Матрона
Шрифт:
— Что же я стою, как вкопанная?! — всплеснула она руками. — Пойду стол накрывать.
Повод нашелся, и она заторопилась в дом. Перед самым крыльцом подумала вдруг, что у Доме не только майка намокла и штаны, но и трусы ему надо переодеть. Она замедлила шаг, смутившись, ей не хотелось застать его голым. Да и не получится — он сам или его жена услышат ее шаги на веранде и окликнут, не дадут войти в комнату. Она бы и так не вошла: ей не хотелось настраивать против себя Доме и усиливать подозрения его жены. Ничего другого она бы и не добилась своим как бы нечаянным вторжением. Матрона остановилась в растерянности, опустилась на ступеньку, не зная, что делать дальше. Сердце ее рвалось в дом, к Доме, какой бы там голый он ни был: она должна подняться на крыльцо, осторожно пройти по веранде, распахнуть дверь и увидеть,
А если нет? Она давно уже решила для себя, что делать в этом случае. Вернется назад, домой, и будет тихо коротать свой век. Но сможет ли она жить без надежды? Сейчас ей кажется, что сын ее нашелся, она почти уверена в этом, и все ее мысли и чувства сходятся на нем; даже сердце ее бьется в лад с его сердцем. А если тот, кого она считает своим, окажется вовсе не ее сыном? Сможет ли она жить дальше? Хватит ли у нее сил начать все сначала? Она сидела на ступеньке и казалась себе бездомной собакой, прибившейся к чужому порогу.
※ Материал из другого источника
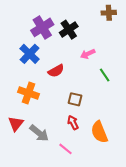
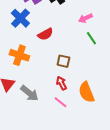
pink arrow: (88, 54) -> (85, 18), moved
pink line: (66, 149) -> (60, 102), moved

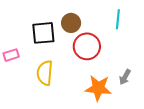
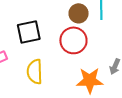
brown circle: (71, 23) -> (79, 13), moved

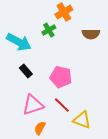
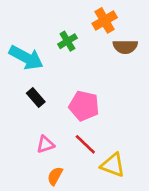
orange cross: (64, 12) -> (105, 20), moved
pink triangle: (33, 105) -> (45, 144), size x0.6

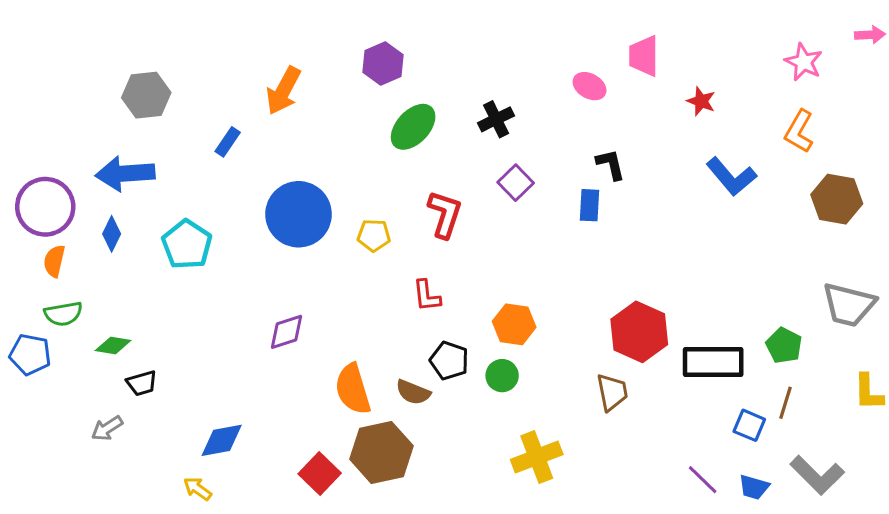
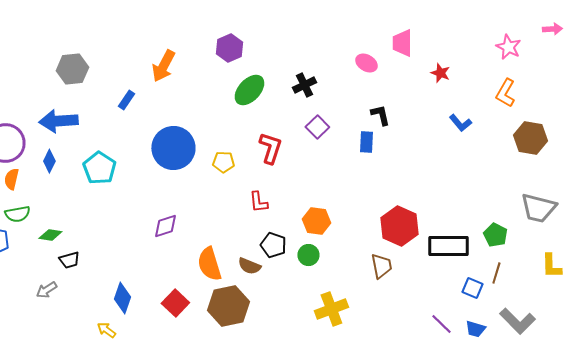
blue L-shape: (731, 177) -> (460, 123), size x0.7
blue diamond: (222, 440) -> (122, 298), turned -60
red square: (320, 474) -> (175, 303), moved

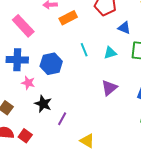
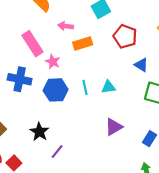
cyan line: (84, 50) -> (85, 87), moved
cyan triangle: (110, 53) -> (108, 87), moved
pink star: (28, 83) -> (53, 62), moved

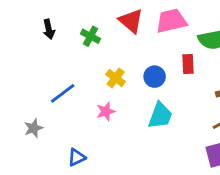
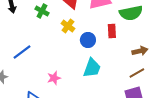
yellow cross: (116, 78) -> (68, 26), moved
pink star: (106, 111) -> (54, 78), moved

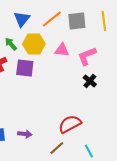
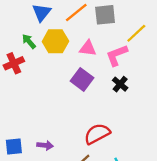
yellow line: (104, 21) -> (136, 33), moved, turned 54
purple square: (25, 68) -> (82, 79), moved, turned 30

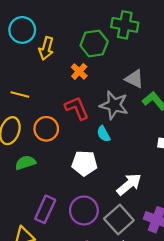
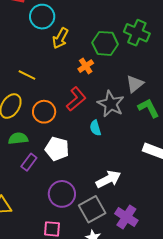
gray triangle: (134, 79) -> (135, 84), turned 42
red L-shape: (77, 108) -> (76, 99), turned 60
white pentagon: (84, 163) -> (57, 149), moved
purple rectangle: (45, 209) -> (29, 162), moved, size x0.7

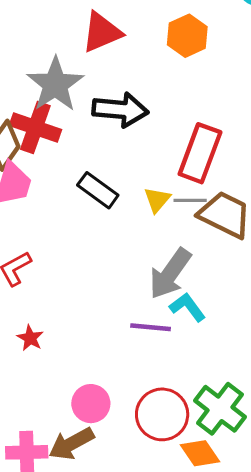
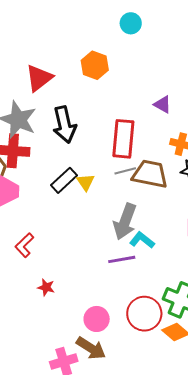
black arrow: (120, 110) -> (64, 125), turned 87
black rectangle: (98, 190) -> (64, 180), turned -64
yellow triangle: (157, 200) -> (85, 182), moved
brown arrow: (71, 444) -> (91, 348), turned -104

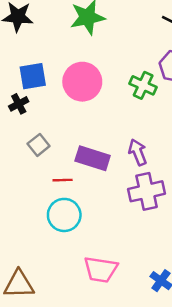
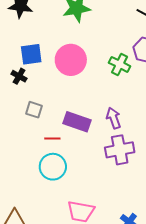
black cross: (19, 104) -> (19, 76), turned -35
gray square: (39, 145) -> (34, 110), turned -36

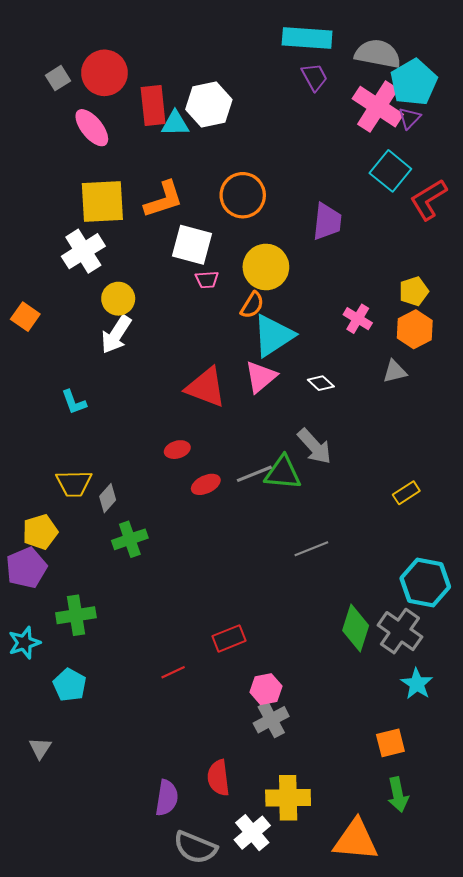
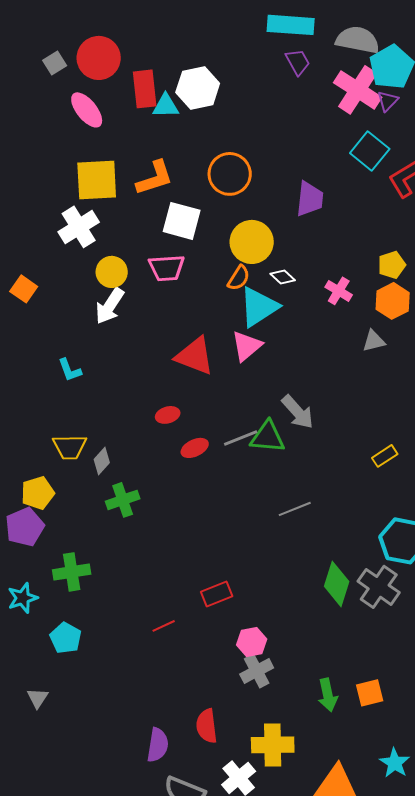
pink trapezoid: (207, 280) -> (167, 268), moved, size x1.6
white diamond: (321, 383) -> (283, 277), moved
cyan star: (417, 684) -> (395, 763), moved
green arrow: (398, 795) -> (328, 695), moved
В душе ее рос, ширился страх, и она пыталась найти какой-то выход, спасительную соломинку, которая позволила бы ей уцепиться и выжить, сохранив надежду на будущее. И она нашла, внушила себе, что не сможет взглянуть на голого мужчину, не посмеет, застыдится, опозорится навек. «О, сынок мой, чтоб твои болезни перешли ко мне, — произнесла она про себя, испытав облегчение. — Пасть бы мне жертвой за тебя, мой хороший, может, ты простудился, но из гордости мужской не признаешься в этом? Не углядела я за тобой, промок до нитки и весь день проходил в мокром… Пропади ты пропадом, дурная моя голова! Как же я могла, как совесть позволила мне даже подумать о том, чтобы войти в комнату, где ты переодеваешься?.. Как будто я не могу взглянуть на тебя в другой раз, — неожиданно для самой себя добавила она, и снова загорелась надеждой. — Сегодня мне это не удалось, но ты ведь приедешь еще и опять пойдешь на рыбалку. Прости, сынок, но к следующему разу я подготовлюсь. Продырявлю стенку между комнатами, просверлю дырку и, когда ты вернешься с речки, подсмотрю тайком, чтоб моя жизнь превратилась в свет твоих глаз».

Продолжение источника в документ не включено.